Пять дней спустя после свадьбы в Озерове остались: отец Алексей, тесть Мураховского с женой, сестра Наталия с мужем и дочерью из Питера и председатель Союза Отечественников Карсавин с женой и тремя детьми: двумя взрослыми дочерьми и сыном-гимназистом. Остальные гости, кто раньше, а кто позже, разъехались по домам. Молодая пара Фадеевых оставалась в Озерове ещё три дня после свадьбы. Они, упоенные новшеством брачной жизни, по целым дням ходили по всему Озерову, в его самые дальние закоулки, где когда-то, многие годы тому назад, появились сначала ростки их детской привязанности, затем первые лепестки юношеской влюблённости и, наконец, расцвели цветы их взрослой любви. Они провели эти три дня в доме Лешневых на берегу нижнего озера. Их за эти три дня в Озерове почти никто не видел. В усадьбе они появились перед самым отъездом в Крым и, провожаемые молодыми Карсавиными, отбыли на Станцию Озерки. Жизнь в Озерове потекла дальше по своему обычному руслу в труде по имению или в дачной беззаботности тех людей, которые нашли тут отдых.
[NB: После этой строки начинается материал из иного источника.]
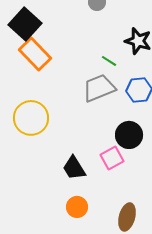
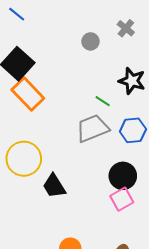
pink square: (112, 158) -> (122, 199), moved
black trapezoid: (74, 168) -> (54, 186), moved

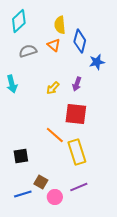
— Сергей Николаевич, мы можем послушать вас теперь с вниманием и без помехи. Вы не можете себе представить, в каком неведении о настоящем положении вещей живёт русская провинция с тех пор, как началась война. В газетах ничего настоящего об этом нет, да им теперь никто больше и не верит. Если этим слухам поверить, то можно просто сойти с ума, особенно тому, который не предполагает их предвзятости и злонамеренности, — сказал Мураховский, приглашая своих гостей движением руки к креслам в большом зале усадьбы. Тут царил полумрак и было прохладно.
— Эта неосведомлённость о настоящем положении на фронте и особенно в Петрограде царит не только в провинции. Такая же самая неопределённость царит и в Москве, а слухи да критика там похуже. В Москве среди интеллигентов эти слухи часто принимаются за чистую монету, и редко кто воздерживается от критики, — сказал Карсавин, садясь в кресло рядом с отцом Алексеем.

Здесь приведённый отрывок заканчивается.